Go line by line through the records below. Copy whichever lines contain the string "sersemlik".

→ **GIVEN RECORDS**:
• • • • •

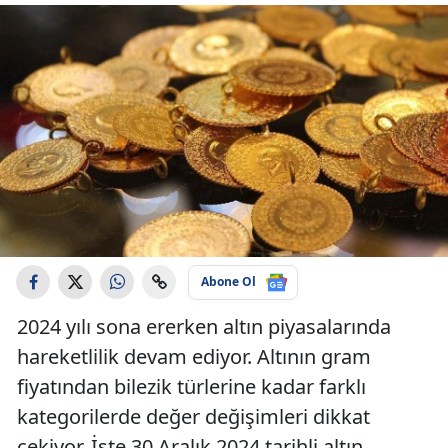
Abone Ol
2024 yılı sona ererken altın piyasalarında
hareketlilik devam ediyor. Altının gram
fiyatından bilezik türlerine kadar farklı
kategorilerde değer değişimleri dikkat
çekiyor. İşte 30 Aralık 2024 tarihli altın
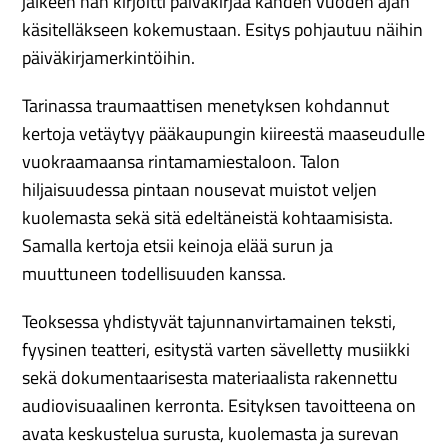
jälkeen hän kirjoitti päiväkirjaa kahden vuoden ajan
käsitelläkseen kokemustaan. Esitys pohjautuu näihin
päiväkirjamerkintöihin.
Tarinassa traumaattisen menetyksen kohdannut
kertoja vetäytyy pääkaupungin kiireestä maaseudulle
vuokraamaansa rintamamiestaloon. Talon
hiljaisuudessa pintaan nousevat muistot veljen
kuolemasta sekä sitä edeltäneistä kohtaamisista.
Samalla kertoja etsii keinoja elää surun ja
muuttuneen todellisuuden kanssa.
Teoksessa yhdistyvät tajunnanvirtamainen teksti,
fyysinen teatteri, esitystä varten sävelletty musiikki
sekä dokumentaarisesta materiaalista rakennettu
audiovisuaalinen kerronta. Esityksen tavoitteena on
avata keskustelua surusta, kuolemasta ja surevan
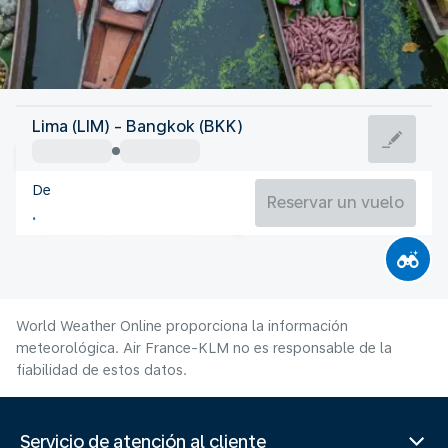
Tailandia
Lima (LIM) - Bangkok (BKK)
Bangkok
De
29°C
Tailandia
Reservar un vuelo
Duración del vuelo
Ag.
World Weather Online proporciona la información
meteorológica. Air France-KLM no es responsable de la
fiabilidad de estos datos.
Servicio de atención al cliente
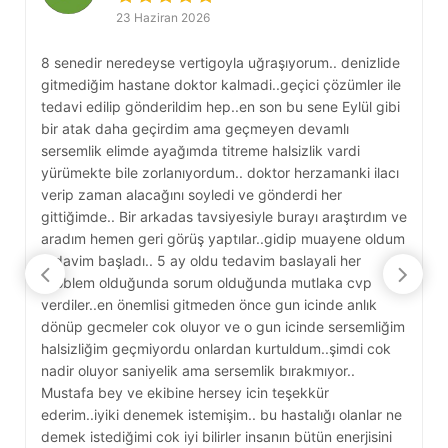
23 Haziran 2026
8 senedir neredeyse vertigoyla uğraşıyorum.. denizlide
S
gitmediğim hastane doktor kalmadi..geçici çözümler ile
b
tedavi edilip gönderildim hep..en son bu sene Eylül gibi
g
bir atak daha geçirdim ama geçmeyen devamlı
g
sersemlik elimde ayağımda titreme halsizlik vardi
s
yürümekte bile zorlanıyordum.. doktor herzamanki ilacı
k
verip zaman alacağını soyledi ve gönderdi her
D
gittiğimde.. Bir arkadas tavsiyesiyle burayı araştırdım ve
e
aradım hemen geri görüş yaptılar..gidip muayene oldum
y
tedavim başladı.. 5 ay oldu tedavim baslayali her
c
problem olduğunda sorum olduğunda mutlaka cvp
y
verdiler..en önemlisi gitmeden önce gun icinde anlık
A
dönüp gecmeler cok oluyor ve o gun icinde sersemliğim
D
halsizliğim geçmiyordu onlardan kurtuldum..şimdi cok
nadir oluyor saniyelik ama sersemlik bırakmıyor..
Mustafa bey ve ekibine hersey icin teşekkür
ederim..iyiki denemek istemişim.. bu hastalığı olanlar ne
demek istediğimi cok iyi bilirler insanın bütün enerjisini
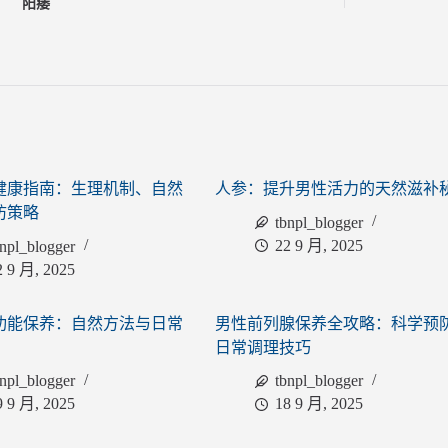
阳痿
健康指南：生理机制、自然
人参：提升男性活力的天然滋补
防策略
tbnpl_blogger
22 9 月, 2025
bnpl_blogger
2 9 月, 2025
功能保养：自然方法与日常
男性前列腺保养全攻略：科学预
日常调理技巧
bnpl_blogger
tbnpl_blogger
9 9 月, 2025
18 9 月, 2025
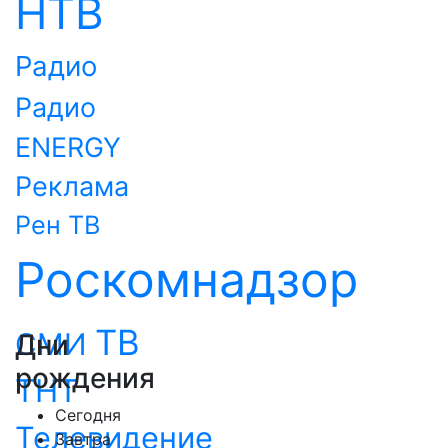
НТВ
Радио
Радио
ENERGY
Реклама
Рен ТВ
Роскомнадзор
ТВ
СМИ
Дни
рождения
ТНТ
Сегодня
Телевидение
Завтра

• • • • •

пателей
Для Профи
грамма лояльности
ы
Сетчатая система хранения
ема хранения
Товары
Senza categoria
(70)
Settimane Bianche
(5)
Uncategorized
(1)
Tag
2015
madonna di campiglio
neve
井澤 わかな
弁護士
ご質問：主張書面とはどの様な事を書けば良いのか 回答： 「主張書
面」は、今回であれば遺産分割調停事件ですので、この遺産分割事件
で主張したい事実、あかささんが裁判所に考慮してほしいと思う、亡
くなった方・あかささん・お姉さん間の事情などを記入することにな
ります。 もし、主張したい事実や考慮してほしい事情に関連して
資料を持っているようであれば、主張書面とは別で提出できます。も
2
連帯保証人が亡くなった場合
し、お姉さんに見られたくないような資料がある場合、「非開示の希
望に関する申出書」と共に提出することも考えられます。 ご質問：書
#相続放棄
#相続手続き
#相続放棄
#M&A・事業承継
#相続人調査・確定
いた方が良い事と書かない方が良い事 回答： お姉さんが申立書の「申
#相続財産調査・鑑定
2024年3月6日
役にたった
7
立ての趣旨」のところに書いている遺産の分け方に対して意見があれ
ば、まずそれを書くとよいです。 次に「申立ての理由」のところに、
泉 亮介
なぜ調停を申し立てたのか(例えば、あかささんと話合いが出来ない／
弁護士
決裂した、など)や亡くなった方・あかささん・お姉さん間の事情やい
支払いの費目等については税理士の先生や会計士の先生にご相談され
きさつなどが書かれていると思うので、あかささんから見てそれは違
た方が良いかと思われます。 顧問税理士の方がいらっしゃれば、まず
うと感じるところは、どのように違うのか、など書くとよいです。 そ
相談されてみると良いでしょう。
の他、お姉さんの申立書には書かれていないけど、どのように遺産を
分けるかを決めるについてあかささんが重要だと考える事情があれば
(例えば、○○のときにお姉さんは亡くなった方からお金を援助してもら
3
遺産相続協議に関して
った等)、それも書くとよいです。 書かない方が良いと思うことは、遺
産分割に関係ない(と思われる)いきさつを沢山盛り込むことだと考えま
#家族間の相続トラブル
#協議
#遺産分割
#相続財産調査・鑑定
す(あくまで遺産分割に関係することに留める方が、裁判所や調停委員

• • • • •

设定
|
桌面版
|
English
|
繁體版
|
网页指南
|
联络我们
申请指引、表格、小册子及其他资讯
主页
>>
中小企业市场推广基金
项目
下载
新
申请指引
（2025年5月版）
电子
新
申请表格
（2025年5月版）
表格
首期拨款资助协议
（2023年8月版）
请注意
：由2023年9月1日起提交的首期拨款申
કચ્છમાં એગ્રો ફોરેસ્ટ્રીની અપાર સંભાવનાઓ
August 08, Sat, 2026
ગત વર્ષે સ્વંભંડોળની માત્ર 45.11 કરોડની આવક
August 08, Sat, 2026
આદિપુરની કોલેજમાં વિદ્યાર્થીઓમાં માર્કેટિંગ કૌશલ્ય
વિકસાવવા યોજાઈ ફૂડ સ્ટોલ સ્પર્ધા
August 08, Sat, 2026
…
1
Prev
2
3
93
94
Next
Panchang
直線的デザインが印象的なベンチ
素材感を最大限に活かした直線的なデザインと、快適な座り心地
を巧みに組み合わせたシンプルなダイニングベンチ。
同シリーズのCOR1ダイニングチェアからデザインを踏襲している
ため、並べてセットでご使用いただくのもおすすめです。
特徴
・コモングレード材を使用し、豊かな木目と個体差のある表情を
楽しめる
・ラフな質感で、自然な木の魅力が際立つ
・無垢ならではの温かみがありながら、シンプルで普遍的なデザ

• • • • •

→ **SOLUTION FOR THIS EXERCISE**:
sersemlik elimde ayağımda titreme halsizlik vardi
nadir oluyor saniyelik ama sersemlik bırakmıyor..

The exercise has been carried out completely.